Gestellte Aufgabe 1 ::
Kannst du im Forumsthread zu den Zeitformen der Vergangenheit den Absatz, der mit „Der Unterschied zwischen PPC/PPS und Imperfecto“ beginnt, kürzer fassen und dabei seine wichtigsten Aussagen beibehalten?
Gestellte Aufgabe 2 ::
Schreib aus dem Forumsthread zu den Zeitformen der Vergangenheit den Teil von „## elcamarero“ bis „Ausdruck bringen will.“ wortgetreu ab.

Gezeigter Textauszug ::
# Unterschiede: Zeitformen der Vergangenheit



## herrkeinname

_1. He jugado al fútbol._

Kann mir jemand den Unterschied dieser Zeitform zu den folgenden erklären:

_2. Jugó al __fútbol.

3. Jugaba al __fútbol.

_Insbesondere geht es mir da um die Anwendungsfälle für *Preterito Perfecto Compuesto*.


----------



## hmbernalu

Yo he jugado al fútbol   *Pretérito Perfecto Compuesto (PPC)

*Yo jugué al fútbol         *Pretérito Perfecto Simple (PPS)

*Yo jugaba al fútbol        *Pretérito Imperfecto (PI)*

Ich meine, PPC und PPS sind gleich, wie das Perfekt auf Deutsch. In Lateinamerika benutzen wir PPS während in Spanien ist üblich PPC. PI hat ein anderen Gebrauch:
http://www.escuelai.com/gramatica/preterito-imper.html


----------



## herrkeinname

hmbernalu said:


> Yo he jugado al fútbol   *Pretérito Perfecto Compuesto (PPC)
> 
> *Yo jugué al fútbol         *Pretérito Perfecto Simple (PPS)
> 
> *Yo jugaba al fútbol        *Pretérito Imperfecto (PI)*
> 
> Ich meine, PPC und PPS sind gleich, wie das Perfekt auf Deutsch. In Lateinamerika benutzen wir PPS während in Spanien ist üblich PPC. PI hat ein anderen Gebrauch:
> http://www.escuelai.com/gramatica/preterito-imper.html



Können *PPS *und *PPC *austauschbar, also in gleichen Fällen, verwendet werden? Habe ich das richtig verstanden?


----------



## hmbernalu

Genau. Allerdings, wenn du über etwas weit weg in der Zeit (vor vielen Jahren) sprichst, verwendest du PPS


----------



## herrkeinname

El an'o pasado _empecé el curso de Espan'ol. bedeutet dasselbe wie El an'o pasado he empezado el curso de Espan'ol. ? stimmt das?
_


----------



## capials

Für *ñ* Alt +0241. Zweiter Satz: Ich studiere noch immer .Erster Satz : könnte  sein : nicht mehr.Ich kann mich irren.¿ Warum hätte *man: Unterschiede in den Zeitformen der Vergangenheit ?
*


----------



## herrkeinname

hmbernalu behauptete, es gebe keinen Unterschied zwischen den beiden Formen. Daher wollte ich an dem Beispiel sehen, ob die Behauptung zutrifft.


----------



## elcamarero

Hallo! 

Der Unterschied ist, dass der PPS etwas sagt über eine abgeschlossene Zeit, eine Zeit die keinen Einfluss mehr hat auf die Gegenwart, während PPC schon. Es hängt davon ab, was der Sprecher zum Ausdruck bringen will. 

Der Unterschied zwischen PPC/PPS und Imperfecto ist, dass Imperfecto eher für Beschreibungen benützt wird, im Hintergrund, deswegen wird er oft benutzt zusammen mit einer anderen Perfectoform, und die Perfectos eine Aktion zum Ausdruck bringen. 

MfG


----------

Bereitgestellte Daten ::
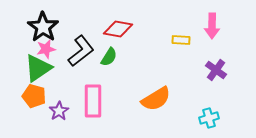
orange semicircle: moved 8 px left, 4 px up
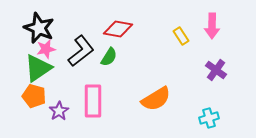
black star: moved 4 px left, 1 px down; rotated 12 degrees counterclockwise
yellow rectangle: moved 4 px up; rotated 54 degrees clockwise
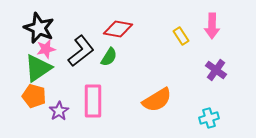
orange semicircle: moved 1 px right, 1 px down
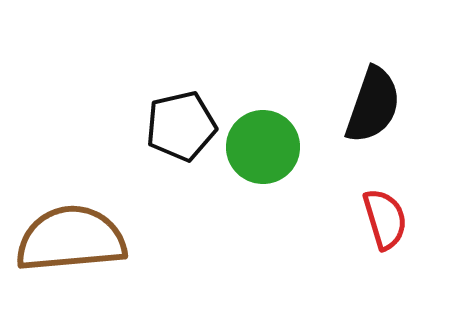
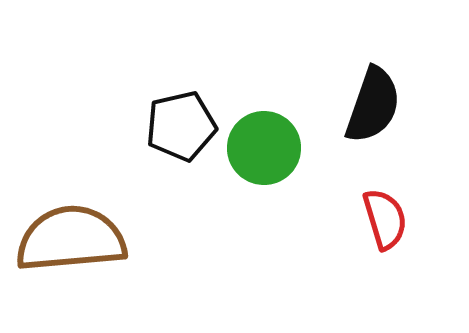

Antwort 1 ::
Das Imperfecto dient eher Beschreibungen im Hintergrund und steht deshalb oft zusammen mit einer anderen Perfectoform. PPC und PPS drücken dagegen eine Aktion aus.

Antwort 2 ::
## elcamarero

Hallo! 

Der Unterschied ist, dass der PPS etwas sagt über eine abgeschlossene Zeit, eine Zeit die keinen Einfluss mehr hat auf die Gegenwart, während PPC schon. Es hängt davon ab, was der Sprecher zum Ausdruck bringen will.